Forum moved here!

Home / Cannot search / find text in some PDFs

Akira

Recently, I’m unable to search within many PDFs, for example, this lecture note. My sumatra is v3.2 64-bit.

Is there any way to solve this problem? Thank you so much!

GitHubRulesOK

Yes
There are generally two types of file causing problems with latest builds

One group is those with scanned images and converted by OCR methods

The other group such as the one linked above are those (usually academic or journal papers) built by TeX

They often worked well in previous version 3.1.2 and both groups are currently subject to open issues at GitHub

GitHubRulesOK

If I wish to use 3.2 or pre-release for latest features but call a section of the existing document for searching in an earlier version 3.1.2 then I can do that in a second copy
like so


You need a portable copy of 3.1.2 in a known location say c:\myportableapps\SumatraPDF then in the advanced options ExternalViewers section add

ExternalViewers [
	[
		CommandLine = "C:\MyPortableApps\SumatraPDF\SumatraPDF.exe" "%1" -page %p
		Name = &Version 3.1.2
		Filter = *.*
	]
]

note that the &V makes the shortcut Alt + F + V

Akira

Thank you so much for your dedicated support!
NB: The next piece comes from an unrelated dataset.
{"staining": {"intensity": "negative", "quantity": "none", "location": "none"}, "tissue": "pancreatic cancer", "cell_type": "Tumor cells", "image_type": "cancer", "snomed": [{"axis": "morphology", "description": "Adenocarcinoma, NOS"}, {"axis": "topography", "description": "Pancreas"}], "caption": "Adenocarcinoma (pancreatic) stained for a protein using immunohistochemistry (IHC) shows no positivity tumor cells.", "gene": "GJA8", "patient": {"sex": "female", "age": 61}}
I’m waiting for a official fix for version 3.2 ^^

nhabedi

I have recently installed version 3.2 (64-bit) and I now have problems with finding text (Ctrl-F) in PDF files. Text snippets in PDF files generated by LaTeX which previous versions found are no longer found. This also applies to some PDF ebooks I have. Acrobat Reader has no problems findings the same search terms and, as I said, it worked before I updated to 3.2. Also, this is not consistent. Some documents don’t show these problems, some do. I couldn’t detect a pattern so far. Any ideas?

GitHubRulesOK

The inconsistency is seen in two types of source where conventional paragraph embedding is not the norm. e.g it would generally NOT be a problem when Office or WordPad or similar Word Processor is the source.

Problems are from
OCR eg tesseract or LaTeX (especially with modern fonts and math coding)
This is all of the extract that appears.